TASK:
I need the entries printed again word for word, without the images.

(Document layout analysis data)
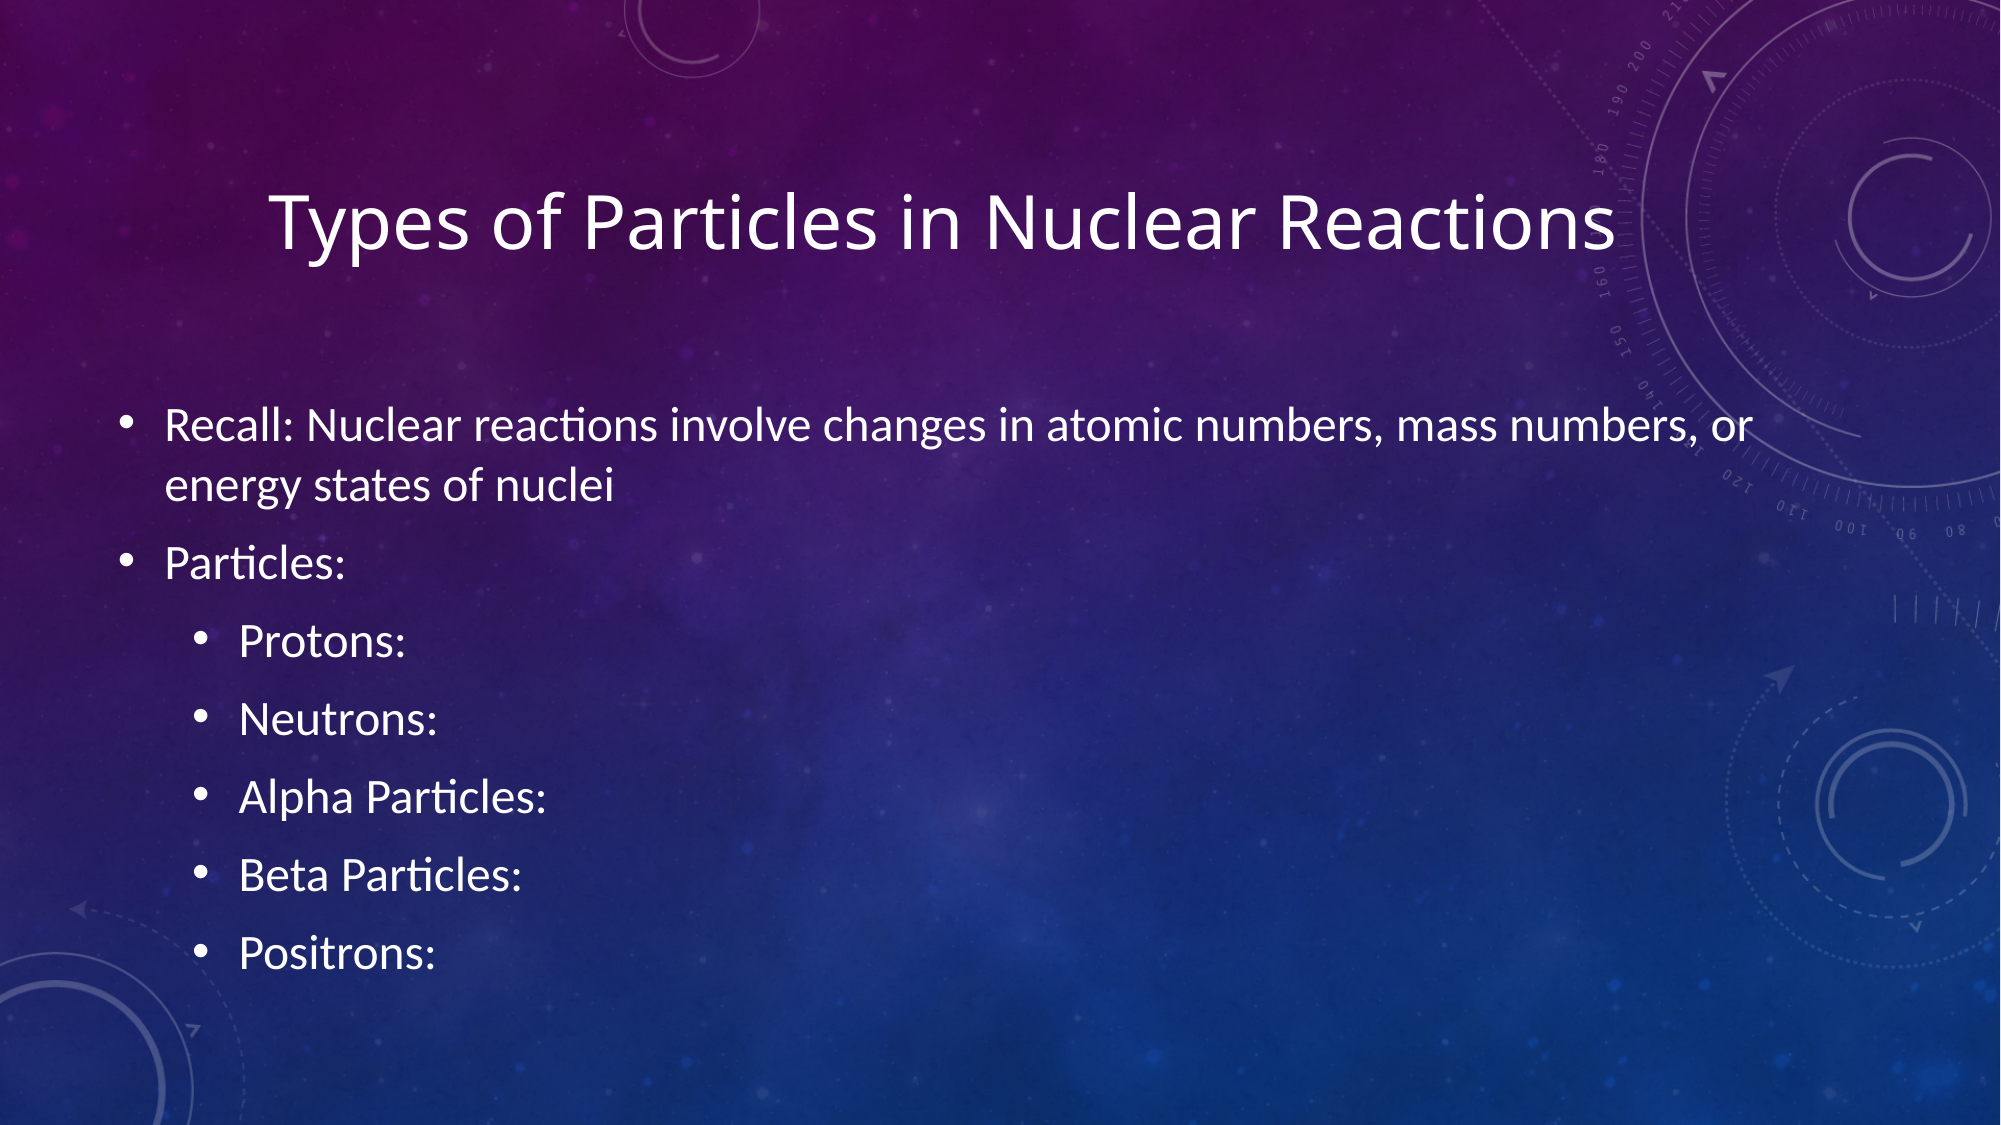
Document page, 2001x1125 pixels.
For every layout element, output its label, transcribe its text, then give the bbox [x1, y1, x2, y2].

picture [0, 0, 2001, 1125]
list Recall: Nuclear reactions involve changes in atomic numbers, mass numbers, or energy states of nuclei Particles: Protons: Neutrons: Alpha Particles: Beta Particles: Positrons: [109, 330, 1891, 1042]
title Types of Particles in Nuclear Reactions [111, 99, 1775, 330]
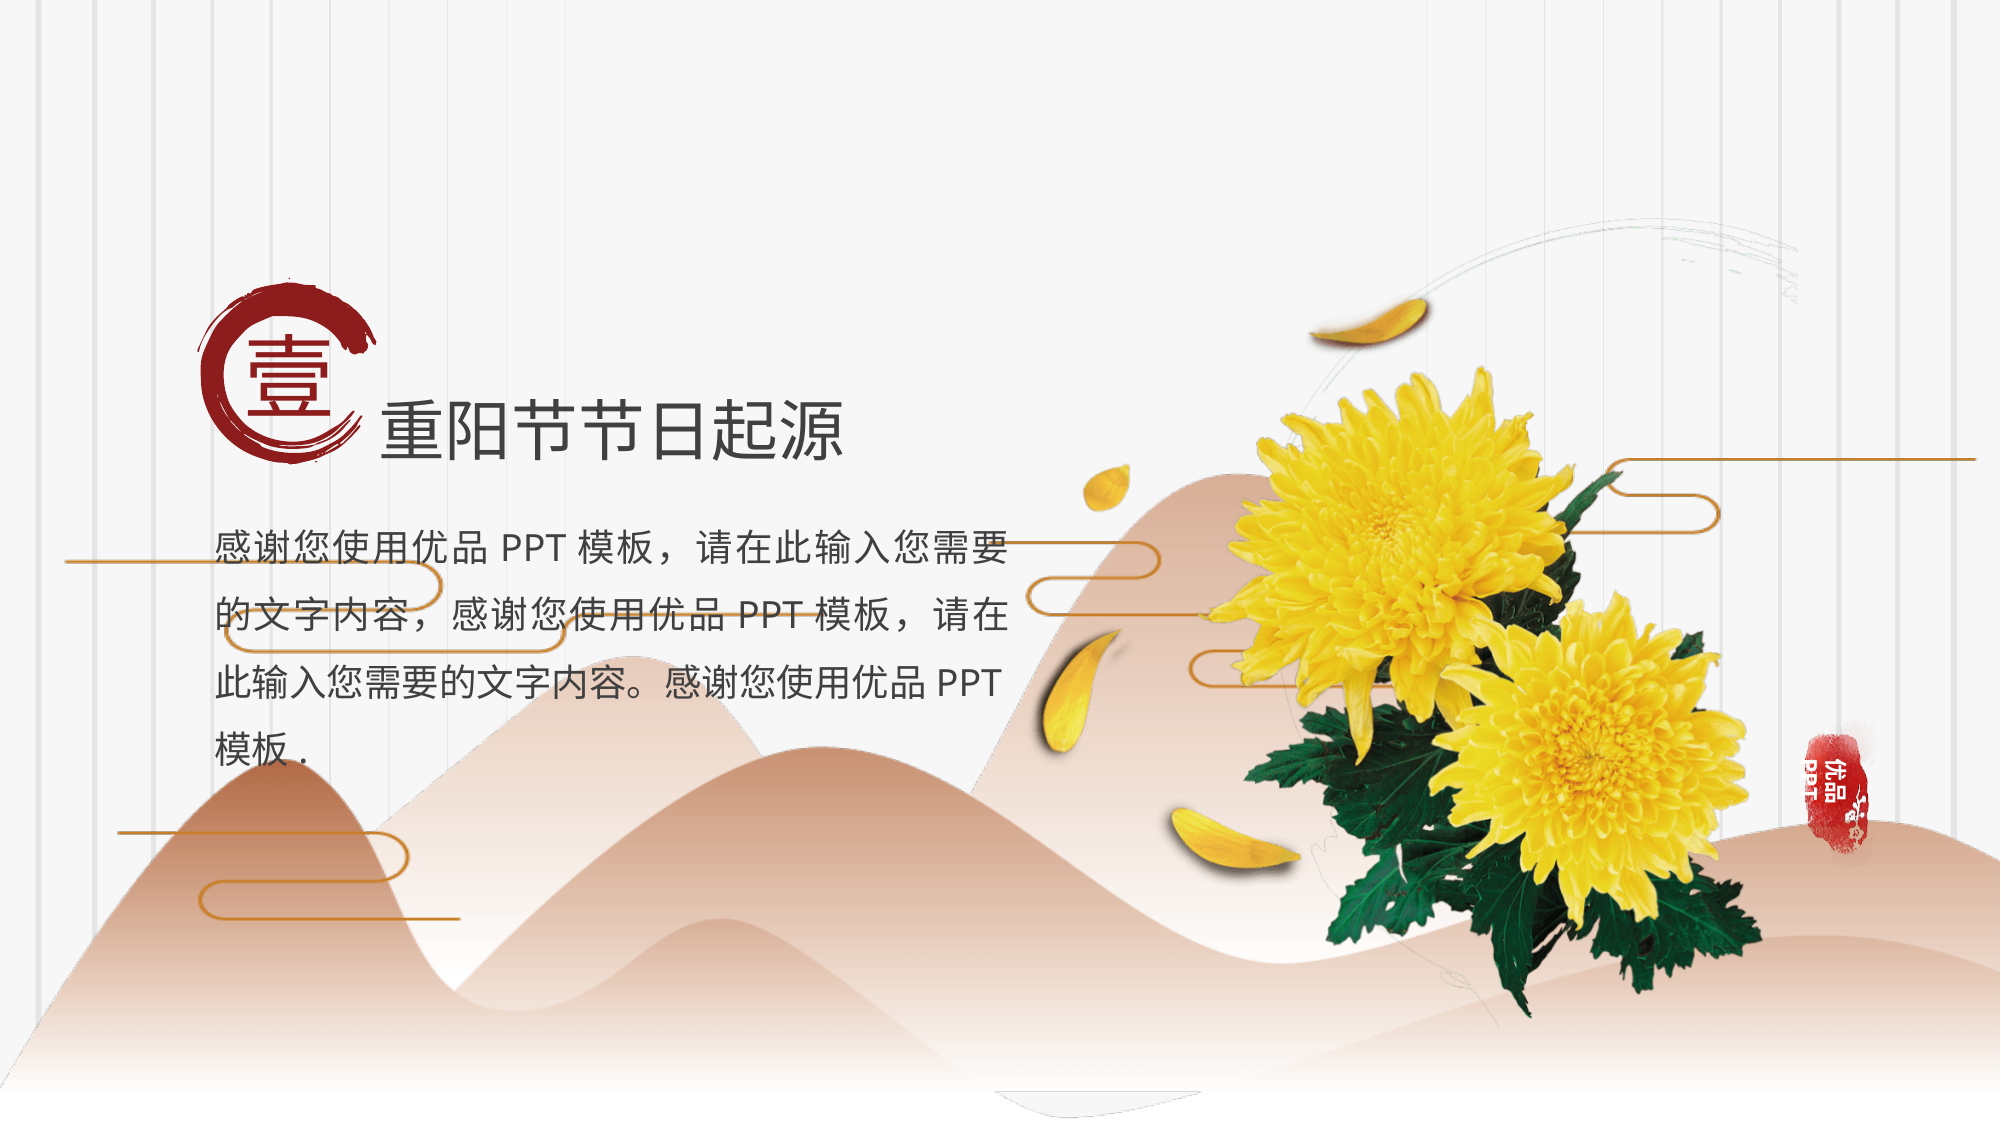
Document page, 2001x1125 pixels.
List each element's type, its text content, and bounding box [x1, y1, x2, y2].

picture [0, 0, 2000, 1125]
text_box 重阳节节日起源 [385, 381, 990, 458]
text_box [194, 277, 385, 465]
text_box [1762, 716, 1913, 868]
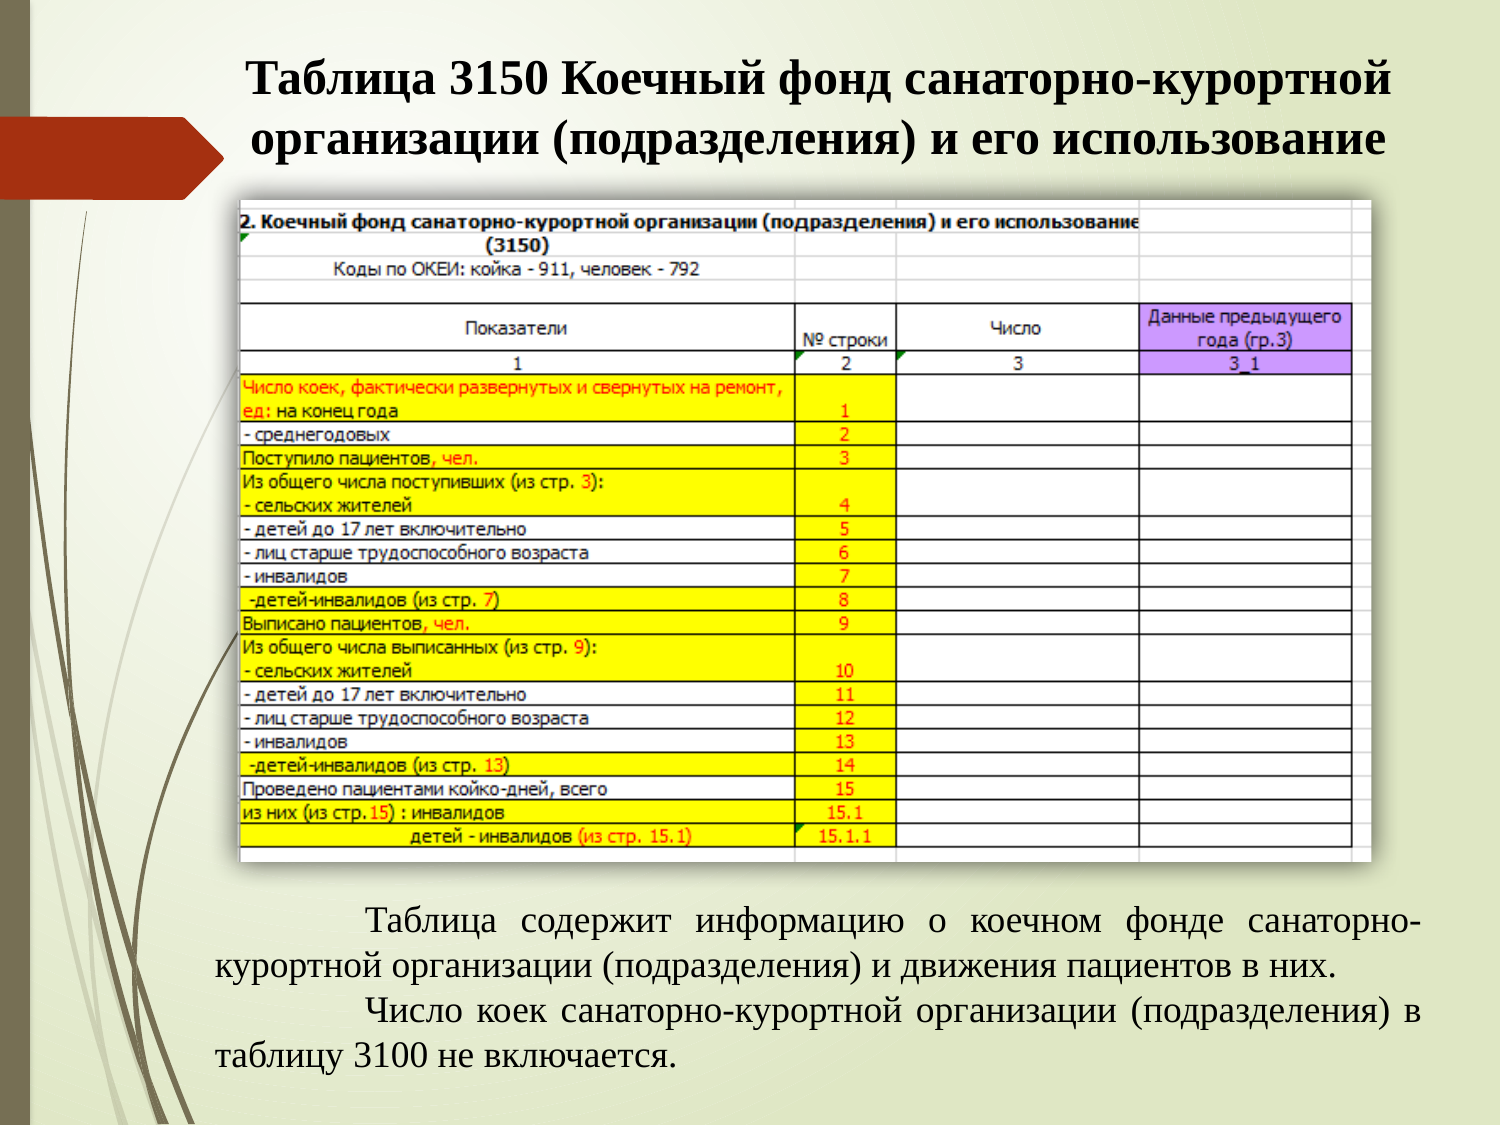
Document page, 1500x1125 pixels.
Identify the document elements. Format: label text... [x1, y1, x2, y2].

text_box Таблица содержит информацию о коечном фонде санаторно-курортной организации (подразделения) и движения пациентов в них. Число коек санаторно-курортной организации (подразделения) в таблицу 3100 не включается. [200, 887, 1438, 1083]
text_box Таблица 3150 Коечный фонд санаторно-курортной организации (подразделения) и его использование [200, 37, 1438, 233]
picture [237, 199, 1372, 862]
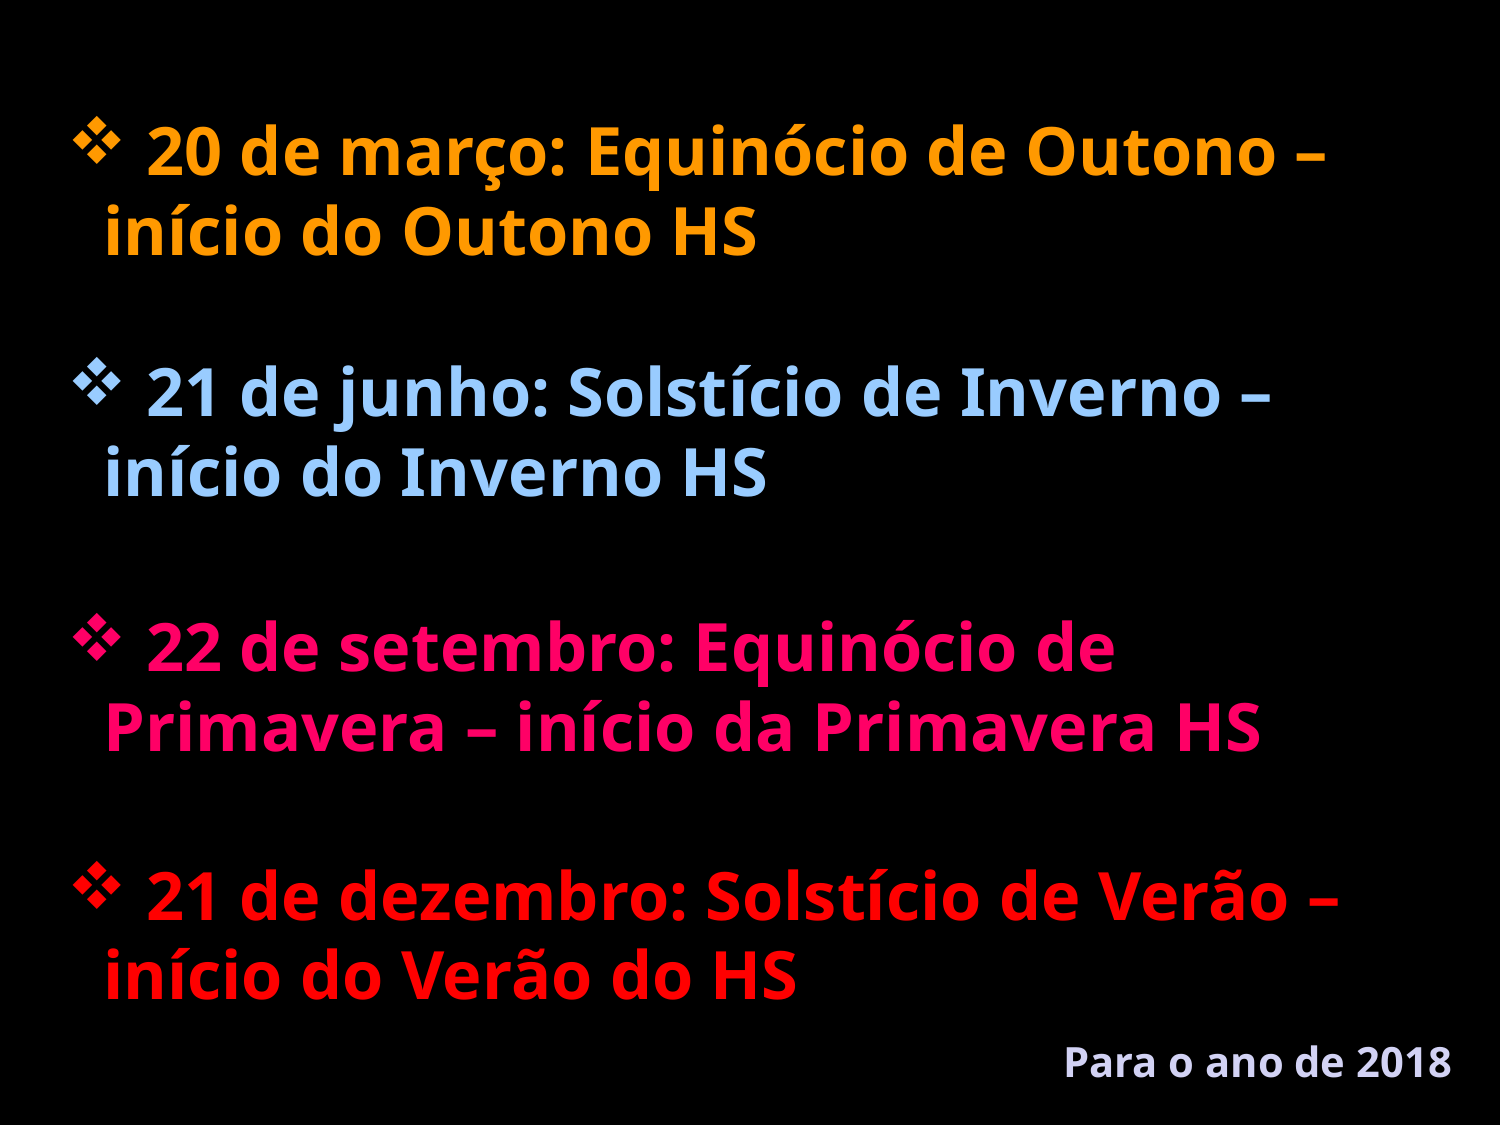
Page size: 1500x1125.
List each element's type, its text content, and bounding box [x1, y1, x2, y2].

text_box 21 de junho: Solstício de Inverno – início do Inverno HS [53, 341, 1389, 517]
text_box Para o ano de 2018 [1033, 1028, 1483, 1094]
text_box 21 de dezembro: Solstício de Verão – início do Verão do HS [53, 845, 1459, 1021]
text_box 22 de setembro: Equinócio de Primavera – início da Primavera HS [53, 597, 1483, 773]
text_box 20 de março: Equinócio de Outono – início do Outono HS [53, 101, 1500, 277]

WRITTEN SOLUTION:
Document page, 2001x1125 pixels.
For every layout element, output its label, transcribe its text, then give the bbox [x1, y1, x2, y2].

picture [0, 0, 2001, 1125]
list Recall: Nuclear reactions involve changes in atomic numbers, mass numbers, or energy states of nuclei Particles: Protons: Neutrons: Alpha Particles: Beta Particles: Positrons: [109, 330, 1891, 1042]
title Types of Particles in Nuclear Reactions [111, 99, 1775, 330]
Document page, 2001x1125 pixels.
List each element's type, its text content, and bounding box [x1, y1, x2, y2].

picture [0, 0, 2000, 1125]
text_box 重阳节节日起源 [385, 381, 990, 458]
text_box [194, 277, 385, 465]
text_box [1762, 716, 1913, 868]
Document page, 1500x1125 pixels.
Identify the document elements. Format: label text... [x1, y1, x2, y2].

text_box Таблица содержит информацию о коечном фонде санаторно-курортной организации (подразделения) и движения пациентов в них. Число коек санаторно-курортной организации (подразделения) в таблицу 3100 не включается. [200, 887, 1438, 1083]
text_box Таблица 3150 Коечный фонд санаторно-курортной организации (подразделения) и его использование [200, 37, 1438, 233]
picture [237, 199, 1372, 862]
Page size: 1500x1125.
List each element's type, its text content, and bounding box [x1, y1, x2, y2].

text_box 21 de junho: Solstício de Inverno – início do Inverno HS [53, 341, 1389, 517]
text_box Para o ano de 2018 [1033, 1028, 1483, 1094]
text_box 21 de dezembro: Solstício de Verão – início do Verão do HS [53, 845, 1459, 1021]
text_box 22 de setembro: Equinócio de Primavera – início da Primavera HS [53, 597, 1483, 773]
text_box 20 de março: Equinócio de Outono – início do Outono HS [53, 101, 1500, 277]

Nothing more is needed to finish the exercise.